We have a cluster configured with 5 logstash servers and 30 ES servers. A single host is exporting logs from a single file across the 5 logstash servers in a load balanced configuration using the filebeat logstash output. (load_balance: true, worker: 2)
When this was originally configured using ELK 6.2 we were seeing an ingest rate of about 96k events per second max. In recent weeks the volume of logs started to go up and our stack started to fall behind. We upgraded filebeat, logstash, es, and kibana to the latest 6.x version and noticed a drop in ingest rates to around 60k/second.

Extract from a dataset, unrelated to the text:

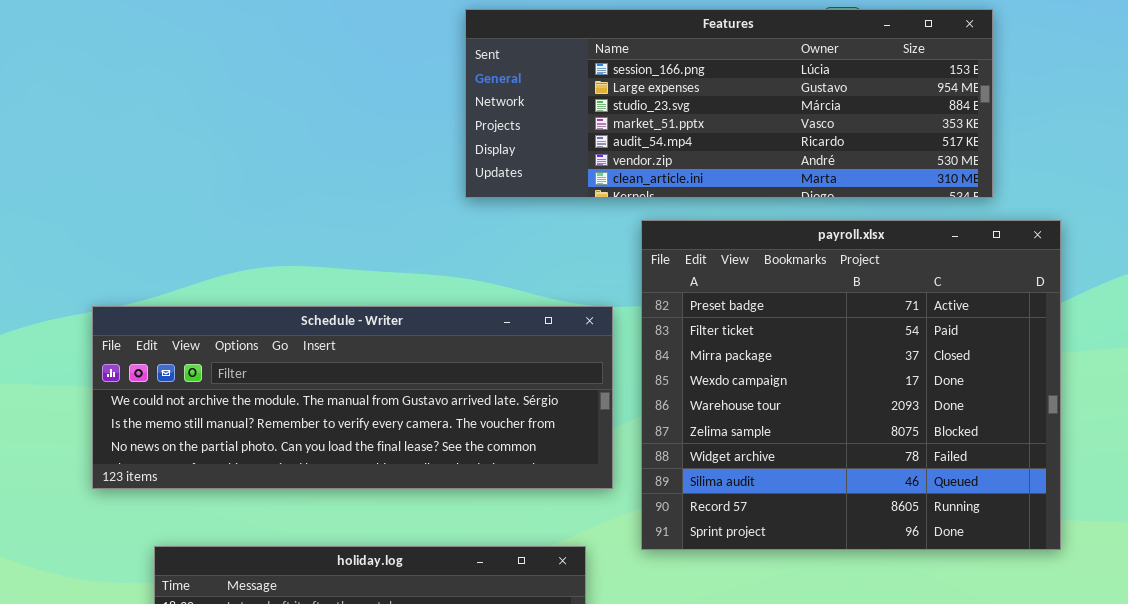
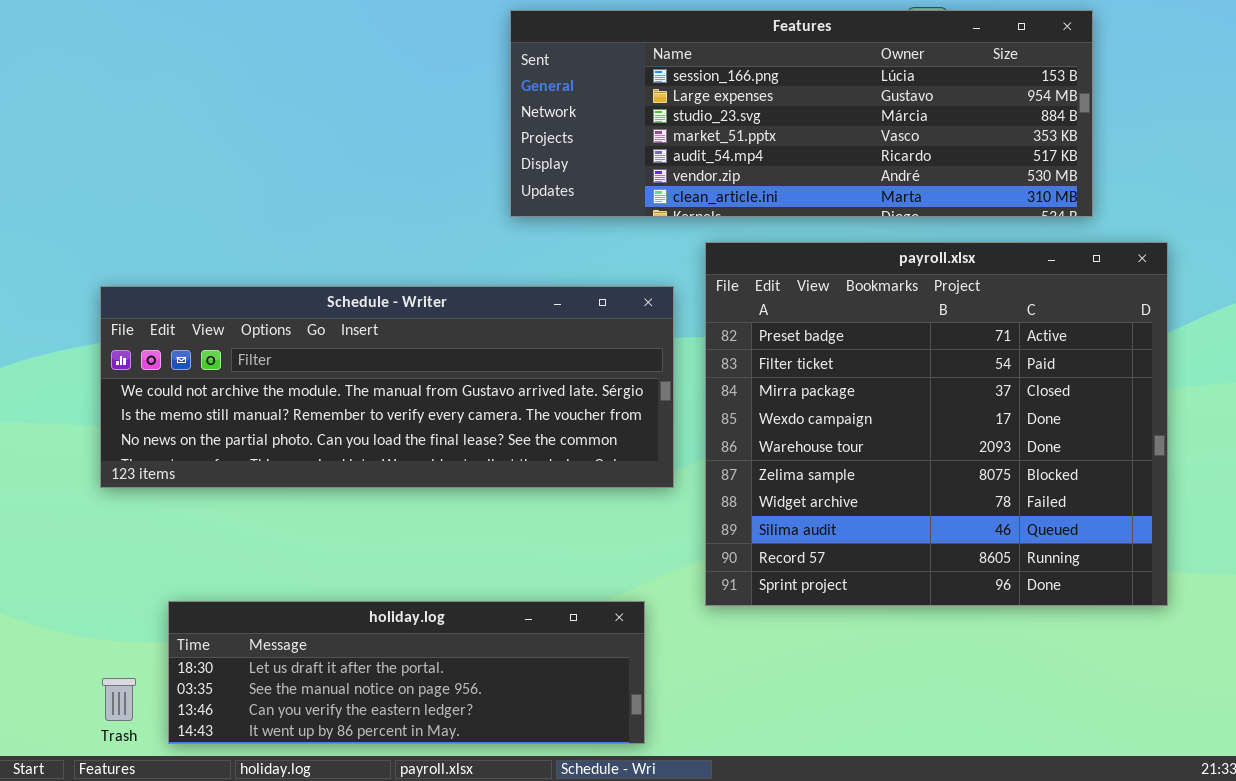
Schedule - Writer: [92,306,613,489] -> [100,286,674,488], moved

Now the odd thing is, because our stack can't keep up we've started seeing log rotation come into play. The filebeat service will fall far enough behind that it will often be reading from the current log file as well as 1 or 2 rotated log files before they are compressed and archived.
While reading from the one file we get the aforementioned 60k/sec ingest rate, but when the logs are rotated and filebeat is reading from 2 or more files at a time the ingest rate jumps up to 80k+/sec. All of the files are located on the same physical partition (AWS NVME) so I don't think it's an iOPS limit we're hitting.
I've tried playing with various settings including:
- queue.mem.events
- queue.mem.flush.min_events
- queue.mem.flush.timeout
- bulk_max_size
- pipelining
- compression
- worker
But none of these seem to improve at all upon the 60k/sec ingest rate. Now we know the stack itself can handle a higher rate, as it floats along just fine when multiple files are being read.
Due to this problem we're looking at moving away from filebeat to a direct syslog->logstash flow. But in the meantime I'd really like to figure out a way to match the performance we see when reading from multiple files vs. one file. Any thoughts on why we'd see a 30% gain in performance when reading from more than one file?